- _Problem requirements_
All records are to be retyped faithfully and completely.

- _Data records_
****************************************
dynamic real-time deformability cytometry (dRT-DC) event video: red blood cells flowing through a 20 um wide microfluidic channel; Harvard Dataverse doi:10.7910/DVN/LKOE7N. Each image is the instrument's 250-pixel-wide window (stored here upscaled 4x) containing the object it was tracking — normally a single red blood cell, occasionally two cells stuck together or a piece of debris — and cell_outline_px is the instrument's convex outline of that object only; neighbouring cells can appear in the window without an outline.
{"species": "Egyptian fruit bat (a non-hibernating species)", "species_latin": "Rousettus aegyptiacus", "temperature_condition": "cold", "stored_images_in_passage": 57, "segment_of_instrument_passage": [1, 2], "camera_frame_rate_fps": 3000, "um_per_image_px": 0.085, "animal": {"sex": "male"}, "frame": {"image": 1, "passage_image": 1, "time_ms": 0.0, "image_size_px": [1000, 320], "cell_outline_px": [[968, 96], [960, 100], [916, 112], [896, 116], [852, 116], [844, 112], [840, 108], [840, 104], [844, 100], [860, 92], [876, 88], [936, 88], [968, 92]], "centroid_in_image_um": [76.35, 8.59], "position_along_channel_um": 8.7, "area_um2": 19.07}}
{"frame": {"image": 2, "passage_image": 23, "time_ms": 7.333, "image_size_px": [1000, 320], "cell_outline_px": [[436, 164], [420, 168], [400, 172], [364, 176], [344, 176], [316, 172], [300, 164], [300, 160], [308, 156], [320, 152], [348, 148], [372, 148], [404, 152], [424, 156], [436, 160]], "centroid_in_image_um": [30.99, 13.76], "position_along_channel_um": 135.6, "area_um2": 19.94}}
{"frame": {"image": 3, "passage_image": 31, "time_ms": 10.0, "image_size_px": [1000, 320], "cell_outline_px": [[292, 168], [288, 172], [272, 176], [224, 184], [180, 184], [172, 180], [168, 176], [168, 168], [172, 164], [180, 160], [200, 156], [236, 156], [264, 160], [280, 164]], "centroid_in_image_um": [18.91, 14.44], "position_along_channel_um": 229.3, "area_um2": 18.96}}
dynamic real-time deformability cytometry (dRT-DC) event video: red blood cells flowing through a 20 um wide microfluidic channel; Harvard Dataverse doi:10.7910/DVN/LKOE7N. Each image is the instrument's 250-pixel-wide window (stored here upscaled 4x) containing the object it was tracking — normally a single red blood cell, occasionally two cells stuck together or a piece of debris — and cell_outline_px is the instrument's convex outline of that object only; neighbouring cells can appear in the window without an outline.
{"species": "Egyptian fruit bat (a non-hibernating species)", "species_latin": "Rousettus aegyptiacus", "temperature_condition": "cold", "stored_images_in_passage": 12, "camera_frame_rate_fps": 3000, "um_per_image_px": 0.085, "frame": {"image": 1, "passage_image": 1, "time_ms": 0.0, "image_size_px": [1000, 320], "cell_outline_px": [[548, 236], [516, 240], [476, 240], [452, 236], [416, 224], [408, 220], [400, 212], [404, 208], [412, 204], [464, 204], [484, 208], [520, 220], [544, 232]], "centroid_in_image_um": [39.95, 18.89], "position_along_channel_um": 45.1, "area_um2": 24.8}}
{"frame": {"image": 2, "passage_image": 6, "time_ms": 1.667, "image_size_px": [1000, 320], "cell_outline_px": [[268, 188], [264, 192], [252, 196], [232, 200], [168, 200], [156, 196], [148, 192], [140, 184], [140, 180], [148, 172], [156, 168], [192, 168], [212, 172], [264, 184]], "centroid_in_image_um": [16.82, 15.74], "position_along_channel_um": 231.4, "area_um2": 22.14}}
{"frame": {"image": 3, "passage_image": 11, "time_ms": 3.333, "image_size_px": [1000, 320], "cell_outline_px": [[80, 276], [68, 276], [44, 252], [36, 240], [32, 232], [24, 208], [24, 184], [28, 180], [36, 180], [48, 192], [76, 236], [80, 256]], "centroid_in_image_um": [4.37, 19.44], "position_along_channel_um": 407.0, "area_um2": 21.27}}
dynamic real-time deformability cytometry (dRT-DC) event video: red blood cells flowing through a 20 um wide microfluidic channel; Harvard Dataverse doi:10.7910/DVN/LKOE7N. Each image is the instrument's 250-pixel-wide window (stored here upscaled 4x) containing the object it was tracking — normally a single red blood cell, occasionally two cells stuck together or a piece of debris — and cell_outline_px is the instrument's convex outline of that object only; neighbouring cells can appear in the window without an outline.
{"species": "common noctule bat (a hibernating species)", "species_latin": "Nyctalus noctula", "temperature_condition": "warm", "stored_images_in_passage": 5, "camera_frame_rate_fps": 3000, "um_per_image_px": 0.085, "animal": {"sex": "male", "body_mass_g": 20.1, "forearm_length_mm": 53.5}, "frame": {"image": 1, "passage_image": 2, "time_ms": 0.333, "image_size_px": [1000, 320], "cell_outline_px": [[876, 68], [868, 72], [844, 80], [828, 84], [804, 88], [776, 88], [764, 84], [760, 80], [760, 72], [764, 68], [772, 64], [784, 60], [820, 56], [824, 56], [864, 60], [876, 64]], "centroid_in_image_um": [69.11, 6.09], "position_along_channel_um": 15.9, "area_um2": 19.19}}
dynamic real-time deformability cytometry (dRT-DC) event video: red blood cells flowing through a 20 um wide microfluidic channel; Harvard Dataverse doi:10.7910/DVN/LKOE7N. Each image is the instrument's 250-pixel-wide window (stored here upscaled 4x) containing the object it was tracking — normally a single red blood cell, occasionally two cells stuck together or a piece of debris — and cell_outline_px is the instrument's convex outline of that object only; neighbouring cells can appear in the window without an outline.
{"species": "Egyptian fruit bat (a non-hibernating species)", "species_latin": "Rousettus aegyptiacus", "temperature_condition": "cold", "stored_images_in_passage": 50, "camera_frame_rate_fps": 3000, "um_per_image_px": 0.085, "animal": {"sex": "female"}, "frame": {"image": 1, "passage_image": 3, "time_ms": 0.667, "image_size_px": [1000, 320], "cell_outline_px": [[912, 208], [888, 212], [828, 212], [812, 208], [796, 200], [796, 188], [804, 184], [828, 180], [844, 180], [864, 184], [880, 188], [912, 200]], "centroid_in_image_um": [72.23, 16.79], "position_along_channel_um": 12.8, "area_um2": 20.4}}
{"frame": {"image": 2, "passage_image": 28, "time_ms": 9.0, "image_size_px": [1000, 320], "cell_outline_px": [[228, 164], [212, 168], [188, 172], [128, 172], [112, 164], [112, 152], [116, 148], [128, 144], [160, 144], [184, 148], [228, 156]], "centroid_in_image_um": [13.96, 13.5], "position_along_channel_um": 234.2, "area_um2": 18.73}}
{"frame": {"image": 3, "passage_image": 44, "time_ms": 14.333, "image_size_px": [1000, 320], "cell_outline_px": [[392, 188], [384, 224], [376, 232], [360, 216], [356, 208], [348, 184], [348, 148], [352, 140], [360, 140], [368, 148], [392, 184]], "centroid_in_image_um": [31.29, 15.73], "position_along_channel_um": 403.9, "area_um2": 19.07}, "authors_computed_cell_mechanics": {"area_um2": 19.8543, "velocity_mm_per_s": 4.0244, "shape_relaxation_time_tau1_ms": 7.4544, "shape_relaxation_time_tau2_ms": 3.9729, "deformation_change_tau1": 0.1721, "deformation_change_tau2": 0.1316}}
****************************************
- _Output of the exercise_
dynamic real-time deformability cytometry (dRT-DC) event video: red blood cells flowing through a 20 um wide microfluidic channel; Harvard Dataverse doi:10.7910/DVN/LKOE7N. Each image is the instrument's 250-pixel-wide window (stored here upscaled 4x) containing the object it was tracking — normally a single red blood cell, occasionally two cells stuck together or a piece of debris — and cell_outline_px is the instrument's convex outline of that object only; neighbouring cells can appear in the window without an outline.
{"species": "Egyptian fruit bat (a non-hibernating species)", "species_latin": "Rousettus aegyptiacus", "temperature_condition": "cold", "stored_images_in_passage": 57, "segment_of_instrument_passage": [1, 2], "camera_frame_rate_fps": 3000, "um_per_image_px": 0.085, "animal": {"sex": "male"}, "frame": {"image": 1, "passage_image": 1, "time_ms": 0.0, "image_size_px": [1000, 320], "cell_outline_px": [[968, 96], [960, 100], [916, 112], [896, 116], [852, 116], [844, 112], [840, 108], [840, 104], [844, 100], [860, 92], [876, 88], [936, 88], [968, 92]], "centroid_in_image_um": [76.35, 8.59], "position_along_channel_um": 8.7, "area_um2": 19.07}}
{"frame": {"image": 2, "passage_image": 23, "time_ms": 7.333, "image_size_px": [1000, 320], "cell_outline_px": [[436, 164], [420, 168], [400, 172], [364, 176], [344, 176], [316, 172], [300, 164], [300, 160], [308, 156], [320, 152], [348, 148], [372, 148], [404, 152], [424, 156], [436, 160]], "centroid_in_image_um": [30.99, 13.76], "position_along_channel_um": 135.6, "area_um2": 19.94}}
{"frame": {"image": 3, "passage_image": 31, "time_ms": 10.0, "image_size_px": [1000, 320], "cell_outline_px": [[292, 168], [288, 172], [272, 176], [224, 184], [180, 184], [172, 180], [168, 176], [168, 168], [172, 164], [180, 160], [200, 156], [236, 156], [264, 160], [280, 164]], "centroid_in_image_um": [18.91, 14.44], "position_along_channel_um": 229.3, "area_um2": 18.96}}
dynamic real-time deformability cytometry (dRT-DC) event video: red blood cells flowing through a 20 um wide microfluidic channel; Harvard Dataverse doi:10.7910/DVN/LKOE7N. Each image is the instrument's 250-pixel-wide window (stored here upscaled 4x) containing the object it was tracking — normally a single red blood cell, occasionally two cells stuck together or a piece of debris — and cell_outline_px is the instrument's convex outline of that object only; neighbouring cells can appear in the window without an outline.
{"species": "Egyptian fruit bat (a non-hibernating species)", "species_latin": "Rousettus aegyptiacus", "temperature_condition": "cold", "stored_images_in_passage": 12, "camera_frame_rate_fps": 3000, "um_per_image_px": 0.085, "frame": {"image": 1, "passage_image": 1, "time_ms": 0.0, "image_size_px": [1000, 320], "cell_outline_px": [[548, 236], [516, 240], [476, 240], [452, 236], [416, 224], [408, 220], [400, 212], [404, 208], [412, 204], [464, 204], [484, 208], [520, 220], [544, 232]], "centroid_in_image_um": [39.95, 18.89], "position_along_channel_um": 45.1, "area_um2": 24.8}}
{"frame": {"image": 2, "passage_image": 6, "time_ms": 1.667, "image_size_px": [1000, 320], "cell_outline_px": [[268, 188], [264, 192], [252, 196], [232, 200], [168, 200], [156, 196], [148, 192], [140, 184], [140, 180], [148, 172], [156, 168], [192, 168], [212, 172], [264, 184]], "centroid_in_image_um": [16.82, 15.74], "position_along_channel_um": 231.4, "area_um2": 22.14}}
{"frame": {"image": 3, "passage_image": 11, "time_ms": 3.333, "image_size_px": [1000, 320], "cell_outline_px": [[80, 276], [68, 276], [44, 252], [36, 240], [32, 232], [24, 208], [24, 184], [28, 180], [36, 180], [48, 192], [76, 236], [80, 256]], "centroid_in_image_um": [4.37, 19.44], "position_along_channel_um": 407.0, "area_um2": 21.27}}
dynamic real-time deformability cytometry (dRT-DC) event video: red blood cells flowing through a 20 um wide microfluidic channel; Harvard Dataverse doi:10.7910/DVN/LKOE7N. Each image is the instrument's 250-pixel-wide window (stored here upscaled 4x) containing the object it was tracking — normally a single red blood cell, occasionally two cells stuck together or a piece of debris — and cell_outline_px is the instrument's convex outline of that object only; neighbouring cells can appear in the window without an outline.
{"species": "common noctule bat (a hibernating species)", "species_latin": "Nyctalus noctula", "temperature_condition": "warm", "stored_images_in_passage": 5, "camera_frame_rate_fps": 3000, "um_per_image_px": 0.085, "animal": {"sex": "male", "body_mass_g": 20.1, "forearm_length_mm": 53.5}, "frame": {"image": 1, "passage_image": 2, "time_ms": 0.333, "image_size_px": [1000, 320], "cell_outline_px": [[876, 68], [868, 72], [844, 80], [828, 84], [804, 88], [776, 88], [764, 84], [760, 80], [760, 72], [764, 68], [772, 64], [784, 60], [820, 56], [824, 56], [864, 60], [876, 64]], "centroid_in_image_um": [69.11, 6.09], "position_along_channel_um": 15.9, "area_um2": 19.19}}
dynamic real-time deformability cytometry (dRT-DC) event video: red blood cells flowing through a 20 um wide microfluidic channel; Harvard Dataverse doi:10.7910/DVN/LKOE7N. Each image is the instrument's 250-pixel-wide window (stored here upscaled 4x) containing the object it was tracking — normally a single red blood cell, occasionally two cells stuck together or a piece of debris — and cell_outline_px is the instrument's convex outline of that object only; neighbouring cells can appear in the window without an outline.
{"species": "Egyptian fruit bat (a non-hibernating species)", "species_latin": "Rousettus aegyptiacus", "temperature_condition": "cold", "stored_images_in_passage": 50, "camera_frame_rate_fps": 3000, "um_per_image_px": 0.085, "animal": {"sex": "female"}, "frame": {"image": 1, "passage_image": 3, "time_ms": 0.667, "image_size_px": [1000, 320], "cell_outline_px": [[912, 208], [888, 212], [828, 212], [812, 208], [796, 200], [796, 188], [804, 184], [828, 180], [844, 180], [864, 184], [880, 188], [912, 200]], "centroid_in_image_um": [72.23, 16.79], "position_along_channel_um": 12.8, "area_um2": 20.4}}
{"frame": {"image": 2, "passage_image": 28, "time_ms": 9.0, "image_size_px": [1000, 320], "cell_outline_px": [[228, 164], [212, 168], [188, 172], [128, 172], [112, 164], [112, 152], [116, 148], [128, 144], [160, 144], [184, 148], [228, 156]], "centroid_in_image_um": [13.96, 13.5], "position_along_channel_um": 234.2, "area_um2": 18.73}}
{"frame": {"image": 3, "passage_image": 44, "time_ms": 14.333, "image_size_px": [1000, 320], "cell_outline_px": [[392, 188], [384, 224], [376, 232], [360, 216], [356, 208], [348, 184], [348, 148], [352, 140], [360, 140], [368, 148], [392, 184]], "centroid_in_image_um": [31.29, 15.73], "position_along_channel_um": 403.9, "area_um2": 19.07}, "authors_computed_cell_mechanics": {"area_um2": 19.8543, "velocity_mm_per_s": 4.0244, "shape_relaxation_time_tau1_ms": 7.4544, "shape_relaxation_time_tau2_ms": 3.9729, "deformation_change_tau1": 0.1721, "deformation_change_tau2": 0.1316}}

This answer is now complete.